DAEŞ denilen örgüt Fransa’da ve Belçika’da birkaç terör eylemi yaptı, Avrupa ülkelerinin tüm dengeleri bozuldu. Neredeyse insan haklarını askıya alma noktasına geldiler. Biz ise FETÖ yanında PKK, DAEŞ, DHKP-C gibi her biri de kendi alanında çok yüksek eylem kapasitesine sahip örgütlerle aynı anda mücadele ediyoruz ve edeceğiz. Bu mücadelemizi de tamamen hukuk içinde, demokrasi içinde yürütüyoruz.

Bakınız, Sayın Başkan bunu gayet iyi bilir; 1970’li yıllarda Almanya’da malum Baader-Meinhof çetesi eylemlerini tırmandırdığında bu ülke idam cezasını geri getirmeyi tartışmaya başlamıştır. Hatta Hessen Eyaleti Anayasası’nda idam cezası halen vardır. Hal böyleyken FETÖ’nün darbe girişimine, PKK’nın kanlı eylemlerine, DAEŞ’in canlı bomba saldırılarına, DHKP-C’nin suikastlarına maruz kalmamıza rağmen bu tartışmayı yapmamızı dahi kabullenemiyorlar. Kim? Avrupa. Yaşanan kanlı darbe girişimi sonrasında böyle bir meselenin tartışılmasından daha tabii ne olabilir?

•••••

* Yönerge 1: Metinde "Biz" diye konuşanların aynı anda mücadele ettiklerini söyledikleri örgütleri sırala.
* Yönerge 2: Metne göre hangi eyaletin anayasasında idam cezası hâlâ bulunuyor?

•••••

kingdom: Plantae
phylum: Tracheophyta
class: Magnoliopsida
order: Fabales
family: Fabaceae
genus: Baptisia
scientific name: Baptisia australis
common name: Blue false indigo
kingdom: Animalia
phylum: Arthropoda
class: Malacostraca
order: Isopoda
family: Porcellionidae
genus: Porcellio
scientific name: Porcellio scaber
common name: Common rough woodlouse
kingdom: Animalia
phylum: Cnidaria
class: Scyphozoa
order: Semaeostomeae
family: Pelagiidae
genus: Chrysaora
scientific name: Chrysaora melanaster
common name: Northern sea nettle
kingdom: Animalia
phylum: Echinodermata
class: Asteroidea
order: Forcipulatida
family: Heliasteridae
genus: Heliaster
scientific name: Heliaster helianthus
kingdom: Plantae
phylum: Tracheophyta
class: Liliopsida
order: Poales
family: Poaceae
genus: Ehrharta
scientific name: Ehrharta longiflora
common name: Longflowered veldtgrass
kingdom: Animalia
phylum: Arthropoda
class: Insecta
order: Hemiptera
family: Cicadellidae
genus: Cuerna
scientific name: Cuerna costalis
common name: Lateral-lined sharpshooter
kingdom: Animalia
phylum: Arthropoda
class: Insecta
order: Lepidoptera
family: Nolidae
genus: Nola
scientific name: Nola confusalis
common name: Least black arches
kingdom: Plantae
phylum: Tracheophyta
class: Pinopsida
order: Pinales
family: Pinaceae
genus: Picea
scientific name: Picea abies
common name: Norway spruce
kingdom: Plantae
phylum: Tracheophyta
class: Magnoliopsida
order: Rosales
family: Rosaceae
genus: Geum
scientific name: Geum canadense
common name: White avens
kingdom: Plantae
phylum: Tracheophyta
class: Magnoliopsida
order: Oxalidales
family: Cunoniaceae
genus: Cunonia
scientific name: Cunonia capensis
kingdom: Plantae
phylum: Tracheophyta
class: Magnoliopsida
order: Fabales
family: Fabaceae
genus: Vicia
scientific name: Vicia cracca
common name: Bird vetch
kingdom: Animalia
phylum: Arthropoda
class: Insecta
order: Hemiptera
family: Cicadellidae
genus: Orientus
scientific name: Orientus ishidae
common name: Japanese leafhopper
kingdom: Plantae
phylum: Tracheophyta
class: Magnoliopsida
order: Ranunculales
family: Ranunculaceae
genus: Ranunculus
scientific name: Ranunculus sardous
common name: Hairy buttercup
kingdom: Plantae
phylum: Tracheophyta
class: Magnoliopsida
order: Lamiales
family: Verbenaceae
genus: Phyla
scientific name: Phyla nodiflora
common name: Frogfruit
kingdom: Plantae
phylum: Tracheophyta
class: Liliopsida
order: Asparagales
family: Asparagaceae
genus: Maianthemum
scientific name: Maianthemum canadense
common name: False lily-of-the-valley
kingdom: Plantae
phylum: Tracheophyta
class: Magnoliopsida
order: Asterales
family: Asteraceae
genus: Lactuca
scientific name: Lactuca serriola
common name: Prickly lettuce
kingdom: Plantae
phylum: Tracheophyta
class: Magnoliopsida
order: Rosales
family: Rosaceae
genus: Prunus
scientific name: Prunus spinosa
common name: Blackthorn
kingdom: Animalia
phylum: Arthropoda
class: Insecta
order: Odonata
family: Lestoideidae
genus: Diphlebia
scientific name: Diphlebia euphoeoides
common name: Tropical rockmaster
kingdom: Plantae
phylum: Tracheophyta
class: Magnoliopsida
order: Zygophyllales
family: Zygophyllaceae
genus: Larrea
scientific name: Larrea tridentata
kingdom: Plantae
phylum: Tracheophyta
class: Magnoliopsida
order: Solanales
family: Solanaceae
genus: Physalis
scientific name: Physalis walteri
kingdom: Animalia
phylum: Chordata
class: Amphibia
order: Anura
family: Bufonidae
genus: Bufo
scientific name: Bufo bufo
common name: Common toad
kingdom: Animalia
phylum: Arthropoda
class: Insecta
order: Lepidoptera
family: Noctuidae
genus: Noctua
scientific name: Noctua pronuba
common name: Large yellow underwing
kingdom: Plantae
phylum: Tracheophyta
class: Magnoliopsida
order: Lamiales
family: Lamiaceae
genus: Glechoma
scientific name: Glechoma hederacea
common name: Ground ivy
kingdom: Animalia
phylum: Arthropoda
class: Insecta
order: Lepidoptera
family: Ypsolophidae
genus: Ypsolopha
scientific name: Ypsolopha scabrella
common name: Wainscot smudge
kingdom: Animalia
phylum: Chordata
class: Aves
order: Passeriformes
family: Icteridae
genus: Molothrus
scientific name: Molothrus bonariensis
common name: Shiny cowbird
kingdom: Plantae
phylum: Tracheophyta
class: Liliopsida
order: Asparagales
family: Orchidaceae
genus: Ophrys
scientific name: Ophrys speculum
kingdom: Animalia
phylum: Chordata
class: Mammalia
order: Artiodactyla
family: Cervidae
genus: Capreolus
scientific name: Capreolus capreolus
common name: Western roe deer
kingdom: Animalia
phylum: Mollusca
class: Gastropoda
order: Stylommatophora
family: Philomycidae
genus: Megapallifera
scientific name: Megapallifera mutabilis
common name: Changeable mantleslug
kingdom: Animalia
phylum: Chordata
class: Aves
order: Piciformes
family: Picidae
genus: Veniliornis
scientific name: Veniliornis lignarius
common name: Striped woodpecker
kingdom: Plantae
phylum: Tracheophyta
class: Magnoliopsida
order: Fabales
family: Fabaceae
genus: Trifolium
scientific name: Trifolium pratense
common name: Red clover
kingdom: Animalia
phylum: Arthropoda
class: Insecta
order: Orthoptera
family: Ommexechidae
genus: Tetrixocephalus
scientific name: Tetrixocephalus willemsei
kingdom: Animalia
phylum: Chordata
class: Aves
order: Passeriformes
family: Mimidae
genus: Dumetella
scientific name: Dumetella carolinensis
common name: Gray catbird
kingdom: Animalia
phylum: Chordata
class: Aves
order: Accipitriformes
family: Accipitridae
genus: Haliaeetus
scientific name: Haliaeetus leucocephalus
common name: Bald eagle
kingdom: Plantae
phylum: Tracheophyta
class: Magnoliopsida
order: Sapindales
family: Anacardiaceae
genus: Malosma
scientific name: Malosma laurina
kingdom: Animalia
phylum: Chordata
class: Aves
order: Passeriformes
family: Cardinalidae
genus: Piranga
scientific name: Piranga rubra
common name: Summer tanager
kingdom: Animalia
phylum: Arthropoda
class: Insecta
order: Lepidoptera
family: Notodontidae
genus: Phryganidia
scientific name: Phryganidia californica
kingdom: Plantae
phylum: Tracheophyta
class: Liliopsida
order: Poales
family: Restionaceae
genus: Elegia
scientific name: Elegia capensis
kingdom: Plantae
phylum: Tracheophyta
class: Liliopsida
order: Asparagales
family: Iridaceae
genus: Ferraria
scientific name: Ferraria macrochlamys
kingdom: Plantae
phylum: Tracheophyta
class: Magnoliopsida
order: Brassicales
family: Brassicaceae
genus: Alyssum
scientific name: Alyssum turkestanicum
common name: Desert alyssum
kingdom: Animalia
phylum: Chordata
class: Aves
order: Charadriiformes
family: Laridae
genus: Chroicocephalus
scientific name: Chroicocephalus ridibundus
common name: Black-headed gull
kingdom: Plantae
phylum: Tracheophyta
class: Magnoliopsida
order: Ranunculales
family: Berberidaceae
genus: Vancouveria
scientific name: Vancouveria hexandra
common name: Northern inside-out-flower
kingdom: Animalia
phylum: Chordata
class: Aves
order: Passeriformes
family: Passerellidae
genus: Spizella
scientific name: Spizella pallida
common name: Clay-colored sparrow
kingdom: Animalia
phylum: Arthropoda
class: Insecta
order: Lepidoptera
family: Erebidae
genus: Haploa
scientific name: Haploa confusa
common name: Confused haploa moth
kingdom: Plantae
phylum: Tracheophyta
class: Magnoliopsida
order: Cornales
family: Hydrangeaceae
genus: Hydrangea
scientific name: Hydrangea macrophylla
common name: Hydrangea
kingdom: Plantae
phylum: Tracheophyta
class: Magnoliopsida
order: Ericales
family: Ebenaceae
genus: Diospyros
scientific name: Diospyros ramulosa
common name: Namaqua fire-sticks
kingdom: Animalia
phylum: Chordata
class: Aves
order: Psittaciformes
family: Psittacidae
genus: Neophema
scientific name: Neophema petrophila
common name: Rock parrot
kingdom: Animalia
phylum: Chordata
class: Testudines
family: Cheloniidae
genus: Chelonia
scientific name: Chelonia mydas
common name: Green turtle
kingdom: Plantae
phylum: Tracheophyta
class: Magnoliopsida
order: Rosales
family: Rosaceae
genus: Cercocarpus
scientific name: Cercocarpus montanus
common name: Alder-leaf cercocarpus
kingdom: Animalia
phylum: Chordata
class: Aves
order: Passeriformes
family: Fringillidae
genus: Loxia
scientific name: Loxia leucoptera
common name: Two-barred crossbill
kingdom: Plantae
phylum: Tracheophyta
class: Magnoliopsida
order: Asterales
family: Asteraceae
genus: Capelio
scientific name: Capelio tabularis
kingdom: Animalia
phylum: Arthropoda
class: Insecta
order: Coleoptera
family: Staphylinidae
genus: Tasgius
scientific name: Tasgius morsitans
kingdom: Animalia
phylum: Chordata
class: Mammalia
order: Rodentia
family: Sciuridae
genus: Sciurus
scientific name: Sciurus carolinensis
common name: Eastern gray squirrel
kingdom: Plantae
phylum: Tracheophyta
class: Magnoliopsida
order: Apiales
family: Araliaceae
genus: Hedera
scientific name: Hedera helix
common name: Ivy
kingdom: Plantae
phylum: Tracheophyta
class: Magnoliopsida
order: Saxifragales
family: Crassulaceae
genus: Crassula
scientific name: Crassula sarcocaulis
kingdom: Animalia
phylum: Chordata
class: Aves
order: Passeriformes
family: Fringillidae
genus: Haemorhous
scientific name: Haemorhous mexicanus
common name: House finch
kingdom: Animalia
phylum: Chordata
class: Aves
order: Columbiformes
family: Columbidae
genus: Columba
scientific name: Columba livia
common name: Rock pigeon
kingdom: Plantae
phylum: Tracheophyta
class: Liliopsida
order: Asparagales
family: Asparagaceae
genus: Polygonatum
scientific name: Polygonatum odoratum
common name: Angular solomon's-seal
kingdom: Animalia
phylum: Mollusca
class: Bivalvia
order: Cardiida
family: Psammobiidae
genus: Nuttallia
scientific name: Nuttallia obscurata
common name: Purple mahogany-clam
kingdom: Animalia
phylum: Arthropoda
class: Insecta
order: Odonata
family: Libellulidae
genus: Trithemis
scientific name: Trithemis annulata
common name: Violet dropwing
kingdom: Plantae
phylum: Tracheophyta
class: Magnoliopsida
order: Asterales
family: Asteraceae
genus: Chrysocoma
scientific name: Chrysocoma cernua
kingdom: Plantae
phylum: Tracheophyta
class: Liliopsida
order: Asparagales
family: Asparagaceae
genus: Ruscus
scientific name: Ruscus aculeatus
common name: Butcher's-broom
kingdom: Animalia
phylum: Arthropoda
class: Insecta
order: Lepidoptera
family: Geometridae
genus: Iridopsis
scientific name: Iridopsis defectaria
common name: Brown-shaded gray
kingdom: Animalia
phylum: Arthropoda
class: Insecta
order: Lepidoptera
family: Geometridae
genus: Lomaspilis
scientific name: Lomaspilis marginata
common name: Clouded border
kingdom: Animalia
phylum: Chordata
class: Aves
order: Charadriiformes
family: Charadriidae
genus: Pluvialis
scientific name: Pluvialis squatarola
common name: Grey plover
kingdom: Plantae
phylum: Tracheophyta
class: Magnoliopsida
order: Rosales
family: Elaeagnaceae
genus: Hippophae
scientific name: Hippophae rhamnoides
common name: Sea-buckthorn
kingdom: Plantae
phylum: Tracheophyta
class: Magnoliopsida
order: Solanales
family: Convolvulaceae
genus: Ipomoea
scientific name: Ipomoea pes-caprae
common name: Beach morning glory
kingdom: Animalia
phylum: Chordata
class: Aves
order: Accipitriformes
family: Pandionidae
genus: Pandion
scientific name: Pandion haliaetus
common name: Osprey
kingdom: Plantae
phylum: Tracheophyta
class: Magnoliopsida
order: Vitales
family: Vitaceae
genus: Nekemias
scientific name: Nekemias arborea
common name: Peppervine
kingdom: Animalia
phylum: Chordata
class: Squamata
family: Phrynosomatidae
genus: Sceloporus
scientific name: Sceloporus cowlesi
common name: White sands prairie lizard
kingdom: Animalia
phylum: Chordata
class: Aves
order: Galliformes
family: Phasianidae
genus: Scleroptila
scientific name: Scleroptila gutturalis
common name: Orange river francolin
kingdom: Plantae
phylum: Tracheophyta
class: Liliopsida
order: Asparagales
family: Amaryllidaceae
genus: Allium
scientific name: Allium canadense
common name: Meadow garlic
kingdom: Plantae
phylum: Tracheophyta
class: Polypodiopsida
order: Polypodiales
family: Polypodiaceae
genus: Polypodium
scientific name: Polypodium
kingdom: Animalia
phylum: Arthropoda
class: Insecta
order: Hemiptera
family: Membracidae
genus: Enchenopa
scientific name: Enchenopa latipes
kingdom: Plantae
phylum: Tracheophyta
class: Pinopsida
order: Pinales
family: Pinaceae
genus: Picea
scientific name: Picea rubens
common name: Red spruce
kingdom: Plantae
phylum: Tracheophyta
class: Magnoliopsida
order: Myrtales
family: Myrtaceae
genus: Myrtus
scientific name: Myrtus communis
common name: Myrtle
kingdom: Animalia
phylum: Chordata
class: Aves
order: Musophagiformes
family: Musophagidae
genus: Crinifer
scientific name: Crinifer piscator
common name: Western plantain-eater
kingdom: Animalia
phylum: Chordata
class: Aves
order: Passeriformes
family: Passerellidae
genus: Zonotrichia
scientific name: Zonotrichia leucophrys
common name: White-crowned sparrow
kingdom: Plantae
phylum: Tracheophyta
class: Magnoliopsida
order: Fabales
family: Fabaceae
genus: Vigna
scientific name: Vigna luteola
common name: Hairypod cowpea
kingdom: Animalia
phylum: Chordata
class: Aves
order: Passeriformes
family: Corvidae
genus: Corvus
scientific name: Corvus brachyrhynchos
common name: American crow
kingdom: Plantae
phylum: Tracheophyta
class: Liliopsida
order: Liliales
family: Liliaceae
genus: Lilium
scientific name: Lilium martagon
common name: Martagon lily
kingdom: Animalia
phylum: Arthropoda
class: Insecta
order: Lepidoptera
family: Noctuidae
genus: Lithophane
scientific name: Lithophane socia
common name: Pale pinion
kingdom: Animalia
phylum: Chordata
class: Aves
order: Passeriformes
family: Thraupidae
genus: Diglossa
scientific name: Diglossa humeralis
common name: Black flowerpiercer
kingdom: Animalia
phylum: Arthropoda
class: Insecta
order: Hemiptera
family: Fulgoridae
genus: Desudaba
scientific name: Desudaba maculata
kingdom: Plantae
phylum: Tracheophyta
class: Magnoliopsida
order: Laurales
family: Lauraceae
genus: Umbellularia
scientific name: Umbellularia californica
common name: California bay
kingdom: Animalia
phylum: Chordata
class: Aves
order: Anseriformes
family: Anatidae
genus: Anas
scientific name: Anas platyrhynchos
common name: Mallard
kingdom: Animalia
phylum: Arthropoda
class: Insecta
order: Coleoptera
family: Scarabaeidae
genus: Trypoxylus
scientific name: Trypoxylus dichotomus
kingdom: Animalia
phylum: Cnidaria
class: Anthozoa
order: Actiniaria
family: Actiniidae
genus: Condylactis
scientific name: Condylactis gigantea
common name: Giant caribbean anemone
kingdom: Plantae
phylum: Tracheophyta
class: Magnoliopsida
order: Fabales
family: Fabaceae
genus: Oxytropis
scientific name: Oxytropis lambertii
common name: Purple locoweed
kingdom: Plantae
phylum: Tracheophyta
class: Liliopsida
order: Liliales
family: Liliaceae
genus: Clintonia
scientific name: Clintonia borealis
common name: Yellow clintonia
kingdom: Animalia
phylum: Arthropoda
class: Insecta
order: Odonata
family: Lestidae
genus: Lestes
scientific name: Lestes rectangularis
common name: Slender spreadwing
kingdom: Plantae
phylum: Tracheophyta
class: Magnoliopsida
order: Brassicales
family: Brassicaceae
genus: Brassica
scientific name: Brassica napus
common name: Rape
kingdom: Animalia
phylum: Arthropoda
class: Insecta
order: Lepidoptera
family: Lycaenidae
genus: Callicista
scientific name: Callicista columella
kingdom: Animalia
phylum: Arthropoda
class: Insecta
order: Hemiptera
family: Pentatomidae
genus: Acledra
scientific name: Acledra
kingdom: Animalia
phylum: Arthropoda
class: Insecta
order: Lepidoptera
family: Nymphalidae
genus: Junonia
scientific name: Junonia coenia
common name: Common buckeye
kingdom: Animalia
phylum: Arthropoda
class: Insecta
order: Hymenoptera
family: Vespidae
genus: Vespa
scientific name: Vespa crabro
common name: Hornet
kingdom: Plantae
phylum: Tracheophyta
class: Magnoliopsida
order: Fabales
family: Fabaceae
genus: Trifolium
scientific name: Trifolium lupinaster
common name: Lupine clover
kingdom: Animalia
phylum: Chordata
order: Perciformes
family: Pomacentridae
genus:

•••••

* Görev Sonucu 1: FETÖ, PKK, DAEŞ, DHKP-C

* Görev Sonucu 2: Hessen Eyaleti